**ОТРЫВОК СО СТРАНИЦЫ**
════════════════════
Фаина Георгиевна была для меня в детстве добрым волшебником, открывающим любые двери.
Потом она стала для меня драгоценным и незащищенным близким человеком, но никогда я не испытывал страха от размеров ее известности и величия; все это было результатом ее доброго ко мне отношения. Если человек ей был неприятен, ее глаз не было видно, она отворачивалась от собеседника, симулировала внезапную занятость. Надолго этой роли не хватало, и тогда возникали ее грозные, прямо смотрящие глаза, вызывающие холод внутри.
Случалось и мне попадать под этот мороз: тогда вместе с вежливыми и любезными словами существовали ее далекие и искусственно неживые глаза.
Самые дорогие — смеющиеся глаза Фаины Георгиевны, влажные от хохота и слез, закрытые, уставшие от смеха, — она слегка покачивалась, держась за чью-нибудь руку, а потом открывала глаза, и в них был восторг, счастье и печальная глубина.
Наверное, точнее, чем Неелова, не сказать о ее глазах на Южинском: «Глаза мудрого ребенка, теплые и чуть-чуть ироничные, грустные и улыбающиеся… и вдруг озаренные каким-то воспоминанием или внезапно пришедшей в голову шуткой…»
Я помню, как она просила: «Расскажи, расскажи о Тарханах» — глаза были умоляющие: вдруг что-то не узнает о Лермонтове. Я рассказывал, как мы ехали два часа от Пензы, о лермонтовской усадьбе, аллеях, где он гулял. «А пруд? — все смотрела, спрашивала Фуфа. — Их дом?» Глаза были печальные и радостные одновременно. А потом — загрустила о нем, даже отвернулась чуть-чуть.
Одежда Раневской менялась, но не была предметом особых забот. Пожалуй, только платки на шею и шарфы интересовали ее больше. Светлых, ярких тонов в ее одежде я почти не застал, хотя они были — в Кисловодске, в Одессе, — она вспоминала о своих скромных ситцевых платьях, не понятых одесситами.
Был темно-зеленый замшевый жакет с высокими плечами, в котором она на Тимошином портрете, потом был короткий период клетчатого мужского пиджака — на Старопименовском, темно-синий официальный костюм для кремлевских наград, мой любимый шелковый в фиолетовую с белой полоской шарф, после войны — широкополая шляпа, в которой Раневская была в Тбилиси в гостях у Толбухина.
════════════════════
**ПРЕДОСТАВЛЕННЫЕ МАТЕРИАЛЫ**
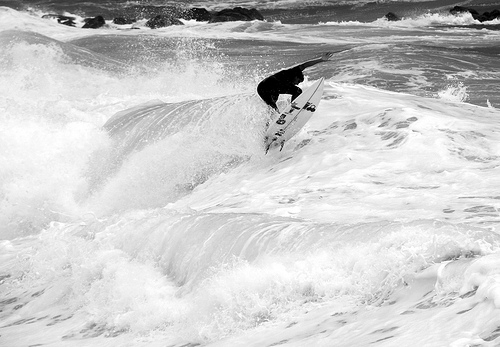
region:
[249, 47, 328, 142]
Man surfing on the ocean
════════════════════
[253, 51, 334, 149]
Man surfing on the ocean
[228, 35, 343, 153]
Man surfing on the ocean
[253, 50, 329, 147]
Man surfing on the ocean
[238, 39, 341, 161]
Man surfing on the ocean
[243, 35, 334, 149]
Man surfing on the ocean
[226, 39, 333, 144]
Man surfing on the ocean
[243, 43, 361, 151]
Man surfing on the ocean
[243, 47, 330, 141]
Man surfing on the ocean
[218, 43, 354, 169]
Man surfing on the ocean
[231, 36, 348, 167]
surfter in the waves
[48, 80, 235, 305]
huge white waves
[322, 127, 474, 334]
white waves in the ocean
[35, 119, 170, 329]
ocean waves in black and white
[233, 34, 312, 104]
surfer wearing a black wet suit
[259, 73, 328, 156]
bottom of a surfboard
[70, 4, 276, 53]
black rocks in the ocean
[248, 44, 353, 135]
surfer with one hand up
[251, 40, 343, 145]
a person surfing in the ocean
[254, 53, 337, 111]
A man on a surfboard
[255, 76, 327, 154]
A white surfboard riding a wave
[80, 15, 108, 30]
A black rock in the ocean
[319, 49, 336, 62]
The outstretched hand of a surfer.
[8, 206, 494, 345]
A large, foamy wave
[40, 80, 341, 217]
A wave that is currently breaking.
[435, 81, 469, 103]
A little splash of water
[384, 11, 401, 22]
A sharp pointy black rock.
════════════════════
**СУТЬ ЗАДАНИЯ**
Изложите отрывок о Раневской в двух предложениях.

**РЕЗУЛЬТАТ ВЫПОЛНЕНИЯ**
В отрывке описаны глаза Фаины Георгиевны: с неприятными ей людьми они становились грозными и вызывали холод внутри, от смеха они бывали влажными и полными восторга и счастья, а при рассказе о Тарханах и Лермонтове они были умоляющими, печальными и радостными одновременно. Одежда Раневской не была предметом ее особых забот, больше ее интересовали платки и шарфы, а из памятных вещей названы темно-зеленый замшевый жакет, клетчатый мужской пиджак, темно-синий костюм для кремлевских наград и широкополая шляпа.